*Request*: Each line of the records containing "release" is to be copied out and returned.

━━ Records shown

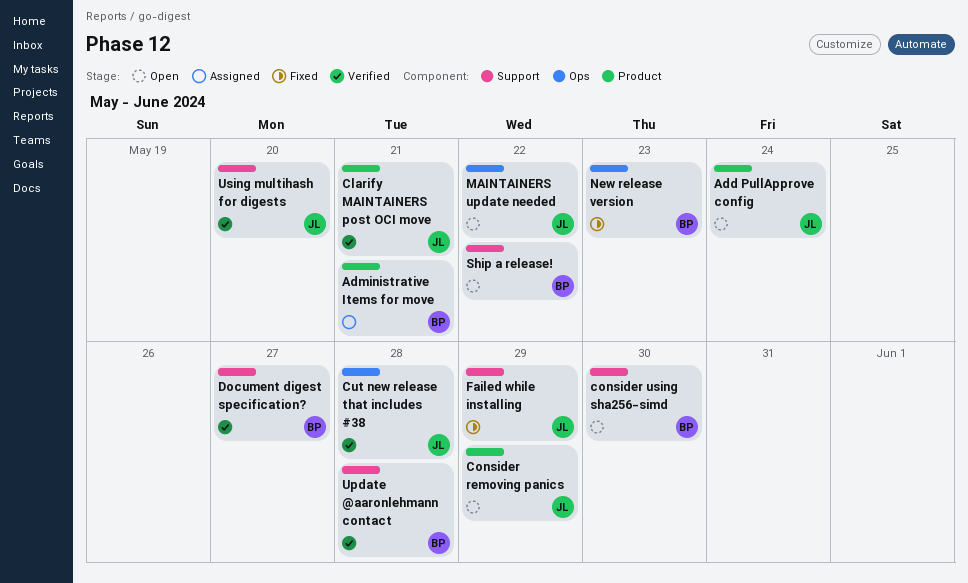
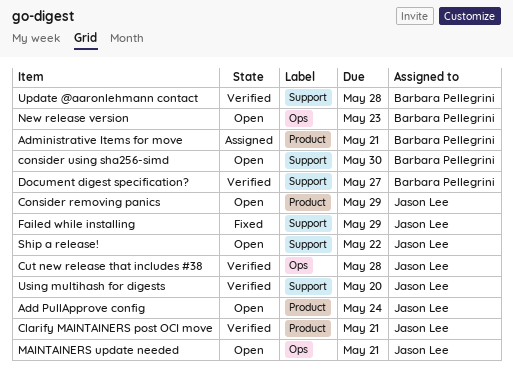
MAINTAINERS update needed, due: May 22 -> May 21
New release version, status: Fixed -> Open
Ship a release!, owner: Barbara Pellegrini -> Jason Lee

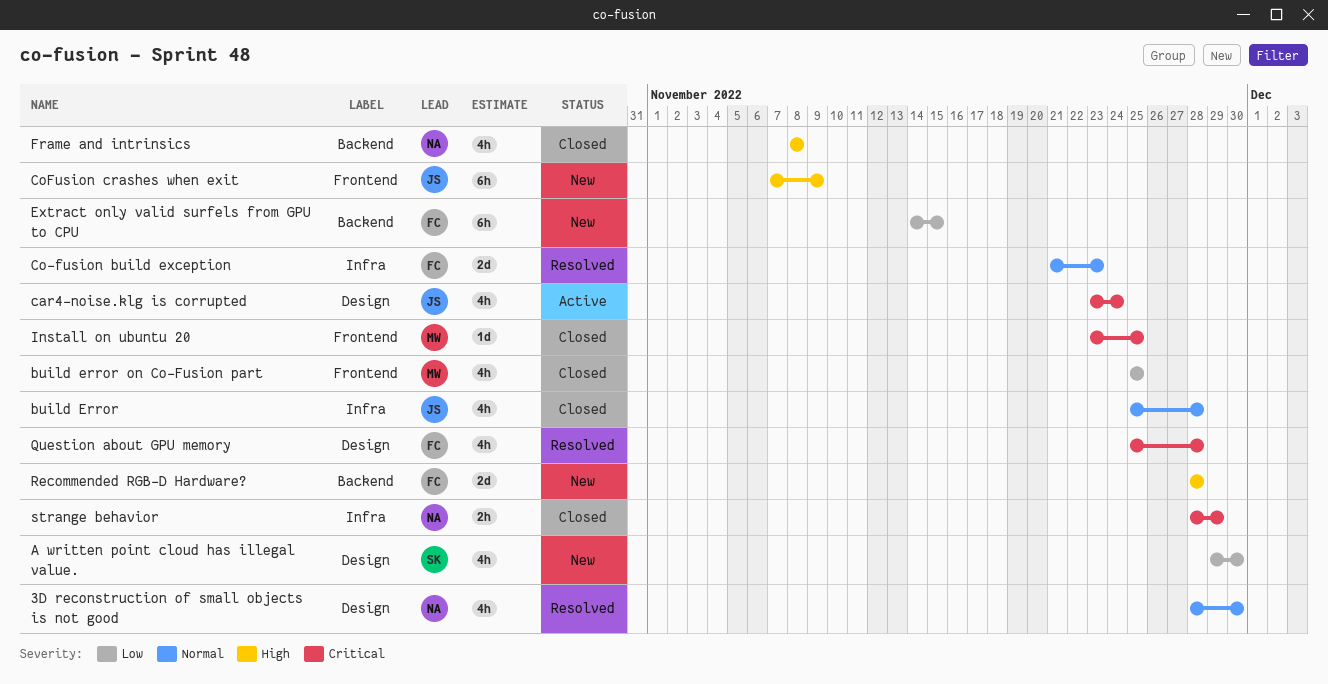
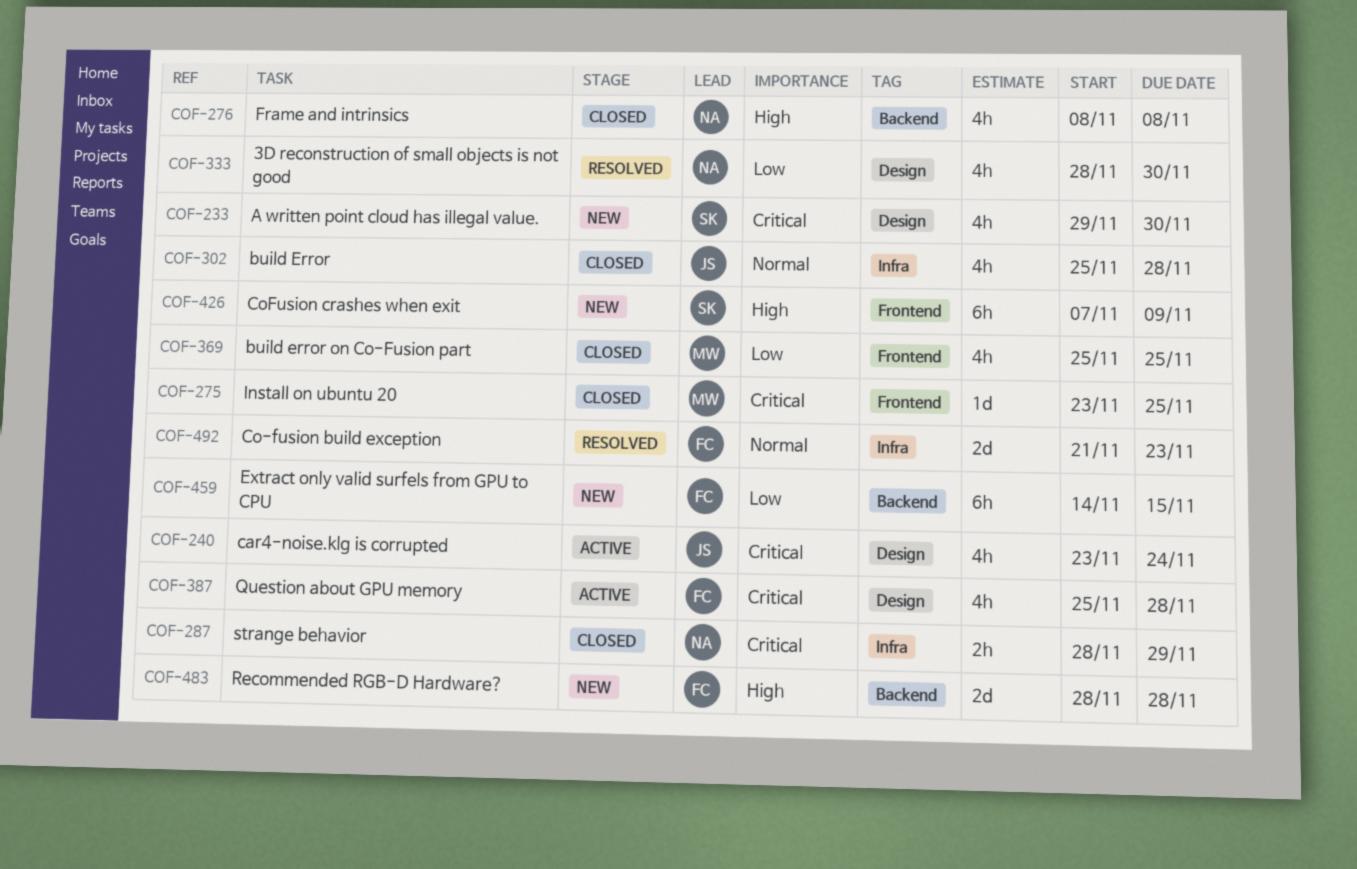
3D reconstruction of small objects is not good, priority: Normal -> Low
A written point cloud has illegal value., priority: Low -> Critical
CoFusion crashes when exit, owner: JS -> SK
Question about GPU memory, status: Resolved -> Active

━━━━

*Output for this exercise*:
New release version, status: Fixed -> Open
Ship a release!, owner: Barbara Pellegrini -> Jason Lee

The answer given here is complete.